Apesar de derrota, Freixo comemora fortalecimento do Psol

Do Jornal do Brasil

Freixo vê fortalecimento do PSOL e promete ‘organizar resistência’ ao PMDB

Igor Mello

Após ver confirmar-se uma derrota que as pesquisas já anunciavam, o candidato do PSOL, Marcelo Freixo, foi recepcionado, no início da noite deste domingo, por cerca de 500 militantes aos pés dos Arcos da Lapa, região central do Rio de tradição boêmia.

Apesar de perder a disputa para Eduardo Paes (PMDB), Freixo adotou um tom de comemoração pela inesperada e expressiva votação. Com 28% dos votos válidos, assumiu para si o compromisso de organizar a oposição ao PMDB na cidade.

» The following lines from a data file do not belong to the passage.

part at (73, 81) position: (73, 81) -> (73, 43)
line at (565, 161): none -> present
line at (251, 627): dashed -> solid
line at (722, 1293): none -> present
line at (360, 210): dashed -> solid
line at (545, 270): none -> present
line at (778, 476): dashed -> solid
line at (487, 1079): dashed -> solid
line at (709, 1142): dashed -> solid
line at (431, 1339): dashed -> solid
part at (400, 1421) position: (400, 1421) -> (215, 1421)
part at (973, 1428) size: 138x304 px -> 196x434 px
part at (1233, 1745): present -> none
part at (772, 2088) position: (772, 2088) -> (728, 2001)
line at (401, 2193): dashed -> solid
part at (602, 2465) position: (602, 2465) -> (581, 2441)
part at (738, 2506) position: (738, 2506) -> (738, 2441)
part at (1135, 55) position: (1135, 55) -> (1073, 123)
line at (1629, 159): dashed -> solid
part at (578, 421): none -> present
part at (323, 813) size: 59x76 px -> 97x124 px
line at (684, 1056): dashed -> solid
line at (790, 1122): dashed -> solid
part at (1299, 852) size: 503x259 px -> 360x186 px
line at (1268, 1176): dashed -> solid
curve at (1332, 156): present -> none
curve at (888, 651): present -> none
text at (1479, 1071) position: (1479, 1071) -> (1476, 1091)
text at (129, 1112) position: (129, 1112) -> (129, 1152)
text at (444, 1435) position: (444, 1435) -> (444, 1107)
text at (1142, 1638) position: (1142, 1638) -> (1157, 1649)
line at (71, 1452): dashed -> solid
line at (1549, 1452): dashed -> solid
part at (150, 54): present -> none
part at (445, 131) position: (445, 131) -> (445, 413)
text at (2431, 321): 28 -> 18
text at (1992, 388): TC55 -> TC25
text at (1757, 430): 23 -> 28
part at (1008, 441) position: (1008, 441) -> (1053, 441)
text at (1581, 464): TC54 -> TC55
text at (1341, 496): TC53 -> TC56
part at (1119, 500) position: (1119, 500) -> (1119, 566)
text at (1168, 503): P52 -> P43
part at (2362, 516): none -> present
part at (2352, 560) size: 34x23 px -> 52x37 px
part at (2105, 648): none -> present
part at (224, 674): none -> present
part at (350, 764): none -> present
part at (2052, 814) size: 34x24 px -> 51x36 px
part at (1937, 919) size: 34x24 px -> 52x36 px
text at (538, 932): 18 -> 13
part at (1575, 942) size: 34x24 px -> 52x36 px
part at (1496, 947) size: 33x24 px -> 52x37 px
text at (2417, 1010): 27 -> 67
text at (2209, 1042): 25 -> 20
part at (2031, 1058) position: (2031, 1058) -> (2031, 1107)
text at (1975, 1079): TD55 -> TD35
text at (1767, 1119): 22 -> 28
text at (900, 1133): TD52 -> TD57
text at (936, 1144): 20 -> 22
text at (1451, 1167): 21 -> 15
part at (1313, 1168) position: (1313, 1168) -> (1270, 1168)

“Se acham que fizemos muito até hoje, vamos fazer muito mais. Eu tenho uma tarefa junto a todos vocês. Não perdemos a chance do segundo turno, quem perdeu foi a cidade. Política, para a gente, não é profissão, é instrumento de luta. Fiz questão de vir à praça pública. A partir de hoje, honestamente, eu desejo sorte ao Eduardo. Independente disso, hoje a gente começa a organizar a resistência do Rio”, promete. 

Ele, porém, não perdeu a oportunidade de continuar dando estocadas no prefeito reeleito: “Para nós, tivemos um vitória política, da mobilização e de princípios. Não fizemos alianças espúrias, não aceitamos dinheiro de onde não devíamos aceitar”, afirmou o deputado estadual. 

Mos seus planos está o de manter os cerca de cem diretórios de sua campanha ativos para “discutir a cidade”. Uma das lutas que promete continuar é contra as remoções, a privatização da saúde e a influência da Fetranspor no transporte carioca. 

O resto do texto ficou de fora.